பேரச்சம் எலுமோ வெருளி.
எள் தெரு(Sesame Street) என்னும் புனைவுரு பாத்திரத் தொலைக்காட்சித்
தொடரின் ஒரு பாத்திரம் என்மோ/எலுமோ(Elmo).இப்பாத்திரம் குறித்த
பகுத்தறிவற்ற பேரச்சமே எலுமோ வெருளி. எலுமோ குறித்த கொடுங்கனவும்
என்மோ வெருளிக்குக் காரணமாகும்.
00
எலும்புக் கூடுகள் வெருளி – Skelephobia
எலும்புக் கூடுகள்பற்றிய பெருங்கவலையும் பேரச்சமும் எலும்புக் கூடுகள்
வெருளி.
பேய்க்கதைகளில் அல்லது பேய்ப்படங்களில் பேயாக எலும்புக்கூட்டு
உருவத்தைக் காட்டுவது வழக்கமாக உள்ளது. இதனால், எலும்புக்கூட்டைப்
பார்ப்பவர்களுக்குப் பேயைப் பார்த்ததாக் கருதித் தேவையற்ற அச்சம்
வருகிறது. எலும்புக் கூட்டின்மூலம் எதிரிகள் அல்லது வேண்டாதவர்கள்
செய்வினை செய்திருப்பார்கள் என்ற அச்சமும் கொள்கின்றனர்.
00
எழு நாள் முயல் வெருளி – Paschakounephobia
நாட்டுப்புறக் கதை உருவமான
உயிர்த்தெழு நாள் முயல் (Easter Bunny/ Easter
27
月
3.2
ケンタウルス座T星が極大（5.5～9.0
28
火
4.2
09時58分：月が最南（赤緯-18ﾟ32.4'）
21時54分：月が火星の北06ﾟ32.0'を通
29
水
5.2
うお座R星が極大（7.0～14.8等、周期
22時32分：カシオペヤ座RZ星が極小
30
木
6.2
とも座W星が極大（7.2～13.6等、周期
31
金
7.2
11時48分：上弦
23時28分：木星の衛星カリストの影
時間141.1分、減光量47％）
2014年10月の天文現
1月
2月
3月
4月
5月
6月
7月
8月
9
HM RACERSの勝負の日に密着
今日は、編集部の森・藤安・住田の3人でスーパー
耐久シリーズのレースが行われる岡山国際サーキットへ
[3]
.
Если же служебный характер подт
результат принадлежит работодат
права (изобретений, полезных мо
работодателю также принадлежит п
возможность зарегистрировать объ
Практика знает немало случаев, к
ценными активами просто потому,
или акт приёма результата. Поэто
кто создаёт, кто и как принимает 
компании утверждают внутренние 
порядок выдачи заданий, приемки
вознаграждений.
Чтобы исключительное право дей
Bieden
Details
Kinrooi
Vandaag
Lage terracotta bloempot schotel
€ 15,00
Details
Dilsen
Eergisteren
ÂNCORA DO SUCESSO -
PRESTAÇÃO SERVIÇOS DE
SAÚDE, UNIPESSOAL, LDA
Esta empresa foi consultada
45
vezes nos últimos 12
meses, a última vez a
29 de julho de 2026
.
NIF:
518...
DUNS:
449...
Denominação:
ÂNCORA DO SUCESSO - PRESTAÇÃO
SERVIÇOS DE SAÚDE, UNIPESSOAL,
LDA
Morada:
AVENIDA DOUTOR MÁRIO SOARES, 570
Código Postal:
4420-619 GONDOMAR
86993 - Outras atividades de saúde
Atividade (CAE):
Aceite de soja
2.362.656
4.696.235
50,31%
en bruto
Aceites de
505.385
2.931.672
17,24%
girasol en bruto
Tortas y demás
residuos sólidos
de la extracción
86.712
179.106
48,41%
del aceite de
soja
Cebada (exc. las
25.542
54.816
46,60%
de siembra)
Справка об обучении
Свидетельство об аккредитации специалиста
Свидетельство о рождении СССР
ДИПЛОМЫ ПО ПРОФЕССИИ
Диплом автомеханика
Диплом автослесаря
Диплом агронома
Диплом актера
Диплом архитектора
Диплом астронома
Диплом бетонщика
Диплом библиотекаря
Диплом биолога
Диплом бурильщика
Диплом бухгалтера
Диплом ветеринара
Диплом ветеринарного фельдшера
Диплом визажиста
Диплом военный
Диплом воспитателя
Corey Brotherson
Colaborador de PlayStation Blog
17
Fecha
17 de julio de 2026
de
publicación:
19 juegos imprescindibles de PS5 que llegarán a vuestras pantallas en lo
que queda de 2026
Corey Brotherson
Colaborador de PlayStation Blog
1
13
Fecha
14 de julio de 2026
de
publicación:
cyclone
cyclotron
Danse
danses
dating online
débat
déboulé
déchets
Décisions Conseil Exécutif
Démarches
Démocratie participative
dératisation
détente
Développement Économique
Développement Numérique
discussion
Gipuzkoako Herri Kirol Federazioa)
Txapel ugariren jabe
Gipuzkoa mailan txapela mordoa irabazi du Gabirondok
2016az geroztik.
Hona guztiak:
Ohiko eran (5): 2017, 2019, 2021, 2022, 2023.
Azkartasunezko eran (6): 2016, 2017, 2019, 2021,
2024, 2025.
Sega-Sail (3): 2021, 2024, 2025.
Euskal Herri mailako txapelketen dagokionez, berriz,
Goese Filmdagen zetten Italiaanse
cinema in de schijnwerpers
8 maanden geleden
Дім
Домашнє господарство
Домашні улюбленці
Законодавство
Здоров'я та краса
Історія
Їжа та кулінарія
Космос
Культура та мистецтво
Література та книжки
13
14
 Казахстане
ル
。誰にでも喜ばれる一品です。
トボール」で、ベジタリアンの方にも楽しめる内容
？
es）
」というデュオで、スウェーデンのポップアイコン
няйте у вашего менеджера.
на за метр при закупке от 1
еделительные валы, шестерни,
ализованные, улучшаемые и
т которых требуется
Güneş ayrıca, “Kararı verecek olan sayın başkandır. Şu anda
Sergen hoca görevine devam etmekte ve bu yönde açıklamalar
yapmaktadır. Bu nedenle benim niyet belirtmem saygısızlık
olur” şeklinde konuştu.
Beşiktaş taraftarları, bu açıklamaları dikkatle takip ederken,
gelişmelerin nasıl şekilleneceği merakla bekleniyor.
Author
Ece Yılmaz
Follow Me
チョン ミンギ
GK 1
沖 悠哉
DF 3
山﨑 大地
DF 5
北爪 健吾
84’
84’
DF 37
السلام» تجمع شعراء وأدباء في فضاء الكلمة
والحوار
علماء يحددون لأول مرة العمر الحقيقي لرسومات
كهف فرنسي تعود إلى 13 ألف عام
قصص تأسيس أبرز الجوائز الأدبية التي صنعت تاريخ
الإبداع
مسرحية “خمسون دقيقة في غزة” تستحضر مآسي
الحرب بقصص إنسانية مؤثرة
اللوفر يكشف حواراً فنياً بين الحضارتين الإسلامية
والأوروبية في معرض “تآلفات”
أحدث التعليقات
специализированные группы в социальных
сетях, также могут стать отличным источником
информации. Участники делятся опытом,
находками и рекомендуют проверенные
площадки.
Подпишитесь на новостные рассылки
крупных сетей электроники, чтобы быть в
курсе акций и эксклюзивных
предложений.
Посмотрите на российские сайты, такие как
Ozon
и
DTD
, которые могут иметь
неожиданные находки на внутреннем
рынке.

TASK OBJECTIVE - Your output should be an exact copy of the lines from the top of the listing above to the line with "возможность зарегистрировать объ", both ends included.

WRITTEN REPLY -
பேரச்சம் எலுமோ வெருளி.
எள் தெரு(Sesame Street) என்னும் புனைவுரு பாத்திரத் தொலைக்காட்சித்
தொடரின் ஒரு பாத்திரம் என்மோ/எலுமோ(Elmo).இப்பாத்திரம் குறித்த
பகுத்தறிவற்ற பேரச்சமே எலுமோ வெருளி. எலுமோ குறித்த கொடுங்கனவும்
என்மோ வெருளிக்குக் காரணமாகும்.
00
எலும்புக் கூடுகள் வெருளி – Skelephobia
எலும்புக் கூடுகள்பற்றிய பெருங்கவலையும் பேரச்சமும் எலும்புக் கூடுகள்
வெருளி.
பேய்க்கதைகளில் அல்லது பேய்ப்படங்களில் பேயாக எலும்புக்கூட்டு
உருவத்தைக் காட்டுவது வழக்கமாக உள்ளது. இதனால், எலும்புக்கூட்டைப்
பார்ப்பவர்களுக்குப் பேயைப் பார்த்ததாக் கருதித் தேவையற்ற அச்சம்
வருகிறது. எலும்புக் கூட்டின்மூலம் எதிரிகள் அல்லது வேண்டாதவர்கள்
செய்வினை செய்திருப்பார்கள் என்ற அச்சமும் கொள்கின்றனர்.
00
எழு நாள் முயல் வெருளி – Paschakounephobia
நாட்டுப்புறக் கதை உருவமான
உயிர்த்தெழு நாள் முயல் (Easter Bunny/ Easter
27
月
3.2
ケンタウルス座T星が極大（5.5～9.0
28
火
4.2
09時58分：月が最南（赤緯-18ﾟ32.4'）
21時54分：月が火星の北06ﾟ32.0'を通
29
水
5.2
うお座R星が極大（7.0～14.8等、周期
22時32分：カシオペヤ座RZ星が極小
30
木
6.2
とも座W星が極大（7.2～13.6等、周期
31
金
7.2
11時48分：上弦
23時28分：木星の衛星カリストの影
時間141.1分、減光量47％）
2014年10月の天文現
1月
2月
3月
4月
5月
6月
7月
8月
9
HM RACERSの勝負の日に密着
今日は、編集部の森・藤安・住田の3人でスーパー
耐久シリーズのレースが行われる岡山国際サーキットへ
[3]
.
Если же служебный характер подт
результат принадлежит работодат
права (изобретений, полезных мо
работодателю также принадлежит п
возможность зарегистрировать объ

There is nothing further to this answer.